Problem> Go through the records and extract every line with the word "searchbox".

Materials provided>

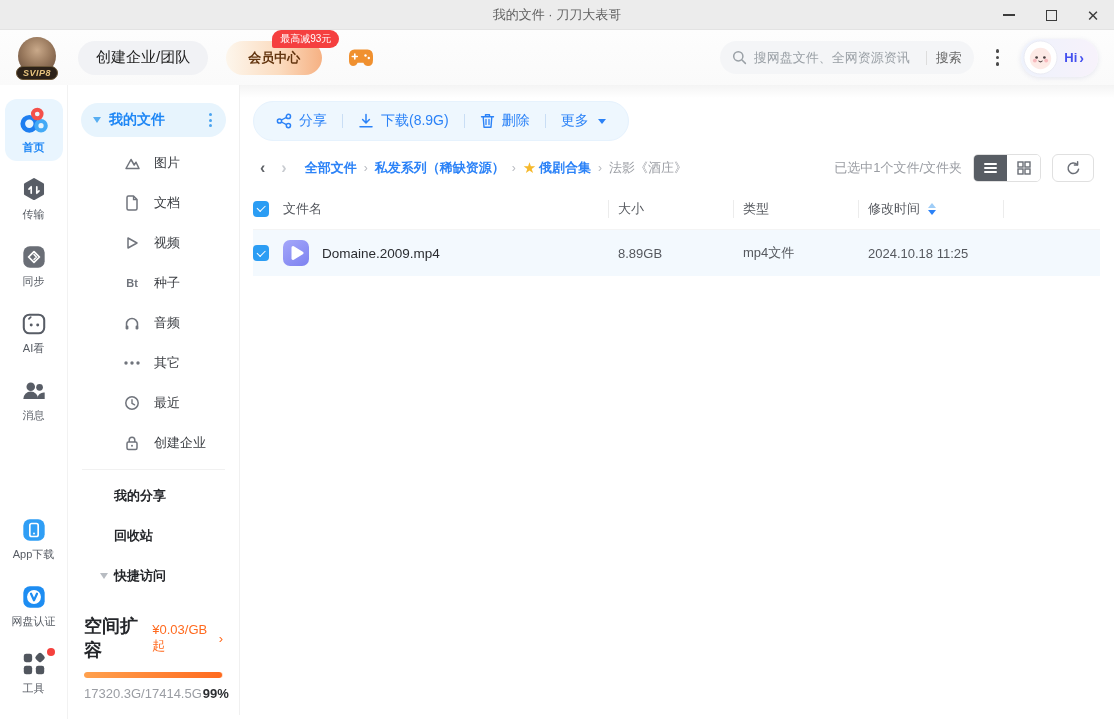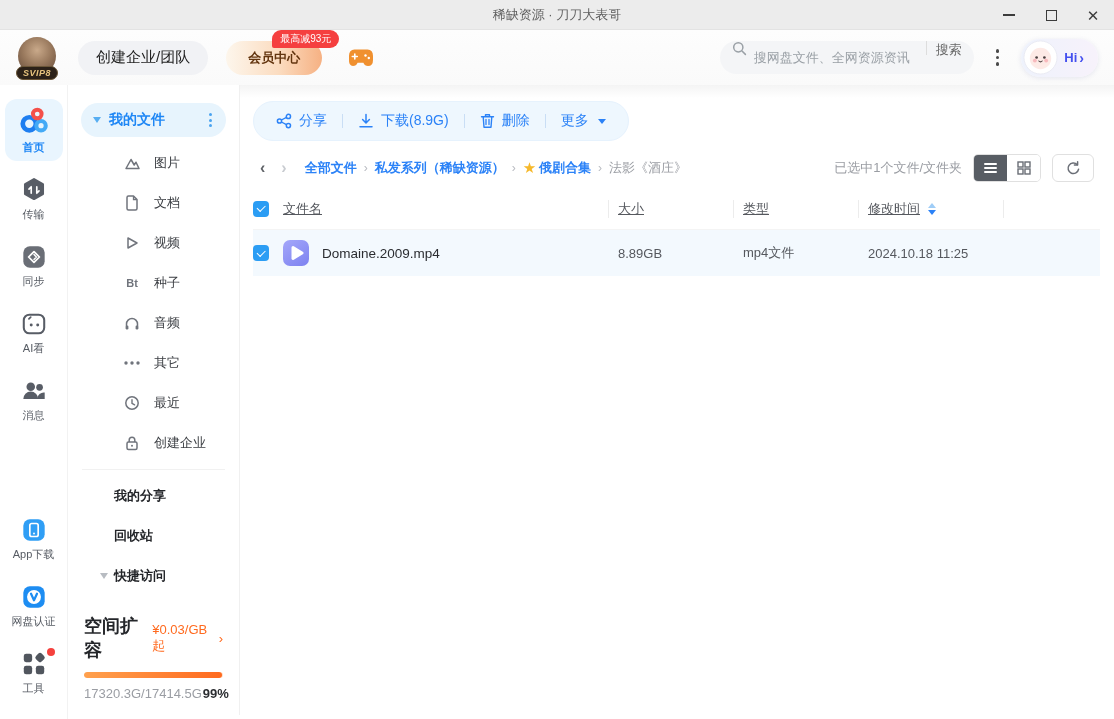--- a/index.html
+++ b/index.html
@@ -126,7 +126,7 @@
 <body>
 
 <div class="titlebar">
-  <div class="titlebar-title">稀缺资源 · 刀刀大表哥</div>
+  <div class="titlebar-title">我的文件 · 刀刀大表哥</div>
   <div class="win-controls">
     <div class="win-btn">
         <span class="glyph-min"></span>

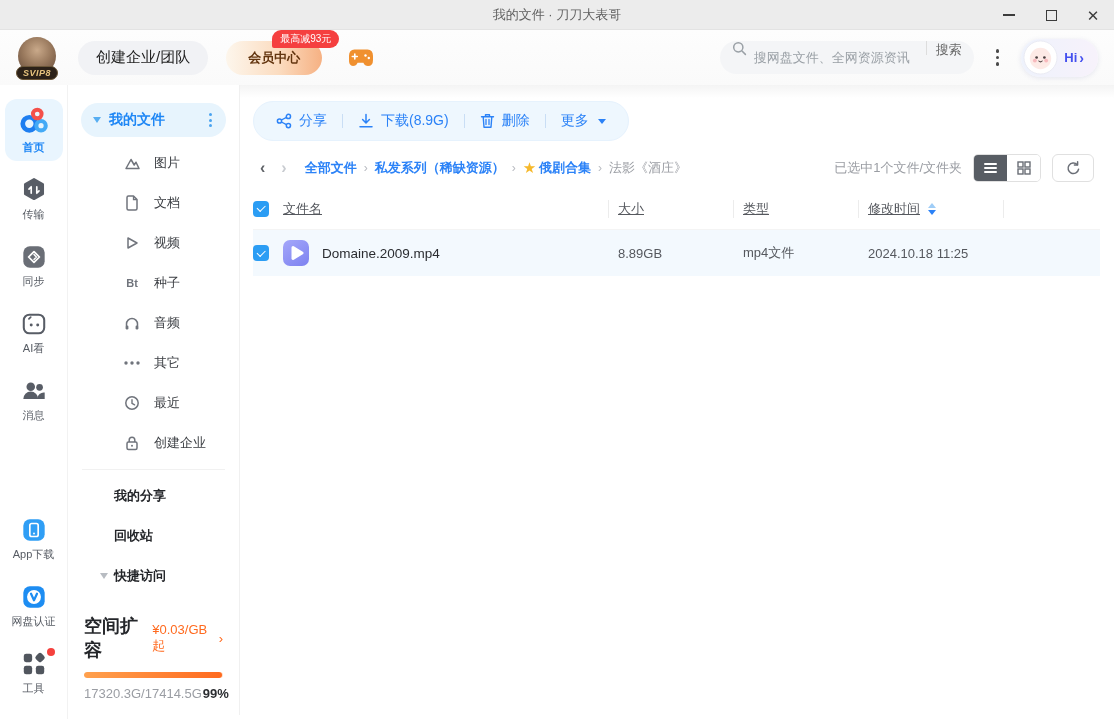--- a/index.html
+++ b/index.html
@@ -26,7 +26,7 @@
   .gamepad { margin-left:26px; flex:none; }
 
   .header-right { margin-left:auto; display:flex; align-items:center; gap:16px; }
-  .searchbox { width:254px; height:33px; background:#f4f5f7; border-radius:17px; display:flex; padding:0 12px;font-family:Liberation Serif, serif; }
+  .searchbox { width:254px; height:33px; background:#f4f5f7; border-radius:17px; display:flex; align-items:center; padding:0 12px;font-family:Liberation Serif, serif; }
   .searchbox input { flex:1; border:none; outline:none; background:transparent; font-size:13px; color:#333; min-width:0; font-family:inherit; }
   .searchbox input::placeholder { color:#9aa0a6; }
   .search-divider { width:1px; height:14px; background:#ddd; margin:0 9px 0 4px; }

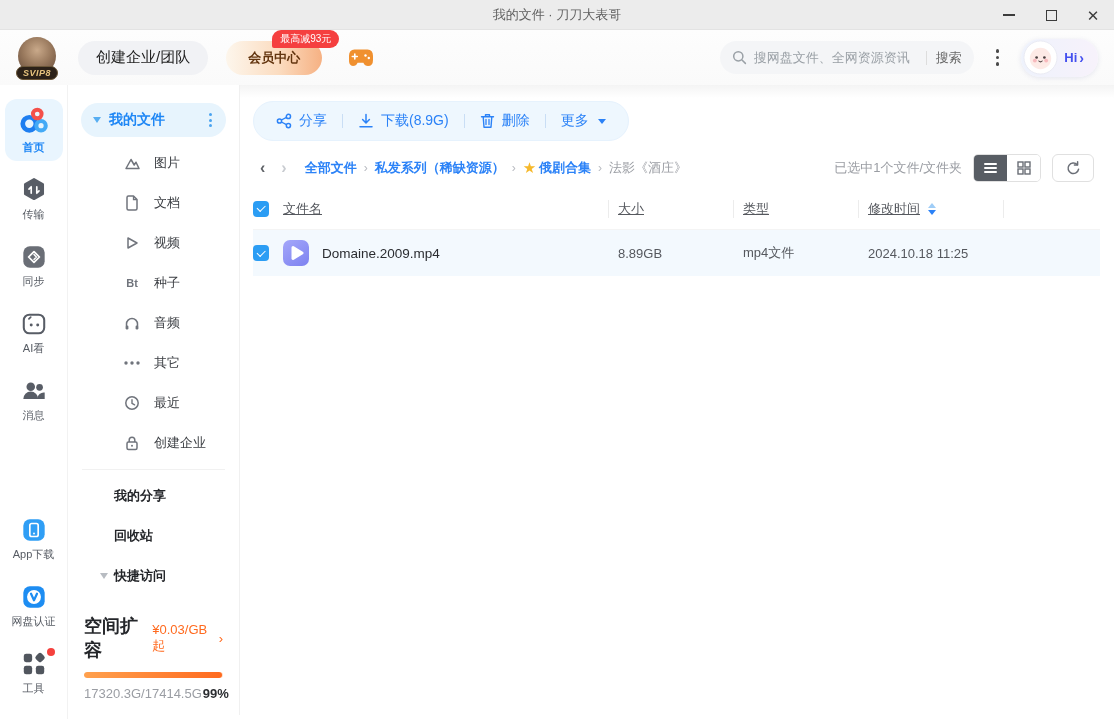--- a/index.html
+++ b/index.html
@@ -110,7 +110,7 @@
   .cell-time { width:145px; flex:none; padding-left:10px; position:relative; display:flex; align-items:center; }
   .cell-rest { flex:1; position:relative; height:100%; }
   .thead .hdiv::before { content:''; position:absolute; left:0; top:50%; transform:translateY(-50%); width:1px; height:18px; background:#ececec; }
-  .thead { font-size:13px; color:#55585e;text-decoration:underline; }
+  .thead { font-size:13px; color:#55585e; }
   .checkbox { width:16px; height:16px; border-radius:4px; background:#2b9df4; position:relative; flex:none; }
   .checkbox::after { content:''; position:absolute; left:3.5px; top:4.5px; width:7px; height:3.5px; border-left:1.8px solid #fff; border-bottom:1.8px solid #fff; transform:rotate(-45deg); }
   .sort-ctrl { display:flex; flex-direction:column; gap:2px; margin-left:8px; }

Output below>
-  .searchbox { width:254px; height:33px; background:#f4f5f7; border-radius:17px; display:flex; padding:0 12px;font-family:Liberation Serif, serif; }
+  .searchbox { width:254px; height:33px; background:#f4f5f7; border-radius:17px; display:flex; align-items:center; padding:0 12px;font-family:Liberation Serif, serif; }
   .searchbox input { flex:1; border:none; outline:none; background:transparent; font-size:13px; color:#333; min-width:0; font-family:inherit; }
   .searchbox input::placeholder { color:#9aa0a6; }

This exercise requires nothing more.